RT qPCR primers set which can amplify 150–200 base pair fragments were designed (NCBI primer design tool) for the 23 short listed genes for evaluating ChIP assays from the indicated genomic regions. Realtime PCR was carried in a PikoReal96 Real Time PCR system (Thermo Scientific) following the manufacturer’s instructions. Gene-specific transcription levels were determined in a 10 µl reaction volume in triplicate using QuantiFast SYBR Green and qPCR was conducted at 95 °C for 7 min, followed by 40 cycles of 95 °C for 5 s and 60 °C for 1 min. Two biological replicates were used to perform the experiment and results have been replicated. The specificity of the reaction was verified by melt curve analysis. Primer sequences are available in Supplemental Data 3. qPCR changes were calculated using the ∆∆Ct method92.

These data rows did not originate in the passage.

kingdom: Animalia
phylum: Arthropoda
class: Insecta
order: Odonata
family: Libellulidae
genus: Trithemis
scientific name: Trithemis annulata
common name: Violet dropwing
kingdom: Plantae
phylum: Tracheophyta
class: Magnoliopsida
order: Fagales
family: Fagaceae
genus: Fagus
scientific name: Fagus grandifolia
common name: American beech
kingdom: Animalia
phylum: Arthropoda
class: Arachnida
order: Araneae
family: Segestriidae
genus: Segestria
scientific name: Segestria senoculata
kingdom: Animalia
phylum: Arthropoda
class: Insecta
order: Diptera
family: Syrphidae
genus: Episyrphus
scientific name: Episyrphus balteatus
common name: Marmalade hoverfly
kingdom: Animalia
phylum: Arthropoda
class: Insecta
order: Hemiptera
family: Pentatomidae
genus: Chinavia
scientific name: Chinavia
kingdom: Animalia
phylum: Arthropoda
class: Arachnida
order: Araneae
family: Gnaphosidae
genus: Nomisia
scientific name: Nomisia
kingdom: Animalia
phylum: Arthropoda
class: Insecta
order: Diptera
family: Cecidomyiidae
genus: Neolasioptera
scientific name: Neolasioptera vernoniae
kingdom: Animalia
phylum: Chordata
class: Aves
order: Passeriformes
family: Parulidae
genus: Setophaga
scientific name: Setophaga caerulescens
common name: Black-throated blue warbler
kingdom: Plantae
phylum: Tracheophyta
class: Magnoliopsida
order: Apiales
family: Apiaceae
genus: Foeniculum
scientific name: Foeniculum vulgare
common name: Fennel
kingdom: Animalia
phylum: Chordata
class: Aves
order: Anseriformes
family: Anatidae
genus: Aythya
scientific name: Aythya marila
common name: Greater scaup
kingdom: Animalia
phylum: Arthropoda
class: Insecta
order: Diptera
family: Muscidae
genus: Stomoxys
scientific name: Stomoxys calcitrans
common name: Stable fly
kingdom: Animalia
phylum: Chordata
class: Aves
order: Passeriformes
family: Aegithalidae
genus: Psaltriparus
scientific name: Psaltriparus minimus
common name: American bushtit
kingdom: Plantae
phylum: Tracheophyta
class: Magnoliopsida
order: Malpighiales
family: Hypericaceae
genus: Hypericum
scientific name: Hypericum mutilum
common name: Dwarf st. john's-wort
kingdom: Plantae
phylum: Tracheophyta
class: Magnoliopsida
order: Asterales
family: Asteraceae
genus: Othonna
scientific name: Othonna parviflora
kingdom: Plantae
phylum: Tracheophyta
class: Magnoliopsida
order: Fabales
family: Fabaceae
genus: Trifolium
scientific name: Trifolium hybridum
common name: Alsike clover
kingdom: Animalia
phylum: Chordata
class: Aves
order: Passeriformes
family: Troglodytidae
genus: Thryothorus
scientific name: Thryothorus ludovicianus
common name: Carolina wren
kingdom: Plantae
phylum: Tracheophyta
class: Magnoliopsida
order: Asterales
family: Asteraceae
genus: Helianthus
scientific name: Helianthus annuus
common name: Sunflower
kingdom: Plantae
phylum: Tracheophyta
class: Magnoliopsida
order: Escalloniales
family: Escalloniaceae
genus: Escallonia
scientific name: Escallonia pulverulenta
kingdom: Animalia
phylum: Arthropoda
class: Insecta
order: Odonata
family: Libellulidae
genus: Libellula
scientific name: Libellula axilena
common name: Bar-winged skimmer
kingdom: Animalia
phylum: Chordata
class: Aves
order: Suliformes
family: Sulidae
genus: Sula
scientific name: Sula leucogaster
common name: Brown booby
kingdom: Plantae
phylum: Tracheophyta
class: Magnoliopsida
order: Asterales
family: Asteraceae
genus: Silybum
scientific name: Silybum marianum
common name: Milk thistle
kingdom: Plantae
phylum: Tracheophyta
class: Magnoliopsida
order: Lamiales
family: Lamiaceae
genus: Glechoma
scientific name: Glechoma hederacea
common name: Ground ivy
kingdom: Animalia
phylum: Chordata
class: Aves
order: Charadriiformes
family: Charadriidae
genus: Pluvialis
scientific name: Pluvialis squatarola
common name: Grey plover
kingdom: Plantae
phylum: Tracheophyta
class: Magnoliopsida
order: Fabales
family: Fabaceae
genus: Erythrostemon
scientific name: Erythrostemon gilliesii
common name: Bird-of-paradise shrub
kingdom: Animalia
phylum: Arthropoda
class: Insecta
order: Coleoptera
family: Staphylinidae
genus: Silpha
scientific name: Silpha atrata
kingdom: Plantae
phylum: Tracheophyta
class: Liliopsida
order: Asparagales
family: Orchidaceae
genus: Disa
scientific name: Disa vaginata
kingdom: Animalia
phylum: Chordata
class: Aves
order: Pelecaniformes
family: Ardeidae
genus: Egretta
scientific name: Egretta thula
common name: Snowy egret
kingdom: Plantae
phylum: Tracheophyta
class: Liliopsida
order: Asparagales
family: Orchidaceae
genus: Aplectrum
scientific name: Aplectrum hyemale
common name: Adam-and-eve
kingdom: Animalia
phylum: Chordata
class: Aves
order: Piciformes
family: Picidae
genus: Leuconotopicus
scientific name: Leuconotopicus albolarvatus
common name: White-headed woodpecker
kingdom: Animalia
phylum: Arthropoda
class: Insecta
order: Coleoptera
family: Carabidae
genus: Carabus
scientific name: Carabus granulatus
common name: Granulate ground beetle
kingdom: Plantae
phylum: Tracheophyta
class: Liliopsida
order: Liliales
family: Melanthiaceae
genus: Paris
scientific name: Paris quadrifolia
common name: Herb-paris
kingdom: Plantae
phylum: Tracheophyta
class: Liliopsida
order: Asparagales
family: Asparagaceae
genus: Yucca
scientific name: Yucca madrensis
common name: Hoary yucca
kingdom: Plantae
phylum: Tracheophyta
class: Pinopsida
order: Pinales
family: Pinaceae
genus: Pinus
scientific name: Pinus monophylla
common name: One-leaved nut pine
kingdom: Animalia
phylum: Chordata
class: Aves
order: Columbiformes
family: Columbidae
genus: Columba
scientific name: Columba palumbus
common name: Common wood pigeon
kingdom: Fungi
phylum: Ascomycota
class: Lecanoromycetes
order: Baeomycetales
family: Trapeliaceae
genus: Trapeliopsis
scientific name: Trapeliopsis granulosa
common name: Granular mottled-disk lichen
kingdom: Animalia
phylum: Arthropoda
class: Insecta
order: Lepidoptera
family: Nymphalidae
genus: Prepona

Chromatin Immunoprecipitation (ChIP)

Embryos staged around 14–16 hrs were collected and cross linked with 1.8% formaldehyde in presence of heptane. Cell and nuclear lysis was done by respective lysis buffers (Easy Magna Chip kit (Millipore)) and Wheaton Dounce homogenizer was used to achieve uniform lysis. Chromatin was sheared for 18 cycles (30 sec ON and 30 Sec OFF) by sonication (Diagenode Bioruptor®) to a size range of 200 bp −1 kb chromatin fragments and the size was checked on a 2% agarose gel. Anti-HA tag (Abcam, #ab9110) and H3K27me3 (Abcam, #6002) antibodies have been used to immunoprecipitate the DNA. Chromatin was diluted 10 fold in Chip dilution buffer, control sample was saved and immune complexes were prepared and incubated at 4 °C overnight with respective antibody and protein A/G magnetic beads (Millipore). Subsequent washing of immune complexes was performed with low salt, high salt, LiCl immune complex wash and TE buffer, and then eluted in Elution Buffer. After reverse cross-linking and Proteinase K treatment, ChIP and control DNA samples were prepared and purified with columns (Millipore). IgG and IgM were used as negative controls in the ChIP assay. Samples were quantified by Quantitative PCR.: We designed RT qPCR primer sets that amplify 150–200 base pair fragments (designed with the NCBI primer design tool) for the 23 short listed genes for evaluating ChIP. All reactions were carried out in technical triplicates and biological duplicates. Specificity of the reaction was verified by melt curve analysis. Primer sequences are available in Supplemental Data 3. Input DNA samples (cross-linked but not immunoprecipitated) were used as positive controls, whereas samples incubated with IgG antibody were used as negative controls. Percent input method was used to analyze the ChIP-qPCR data (https://www.thermofisher.com/br/en/home/life-science/epigenetics-noncoding-rna-research/chromatin-remodeling/chromatin-immunoprecipitation-chip/chip-analysis.html).

Data availability

All microarray data from this study is available from GEO under accession number GSE97873.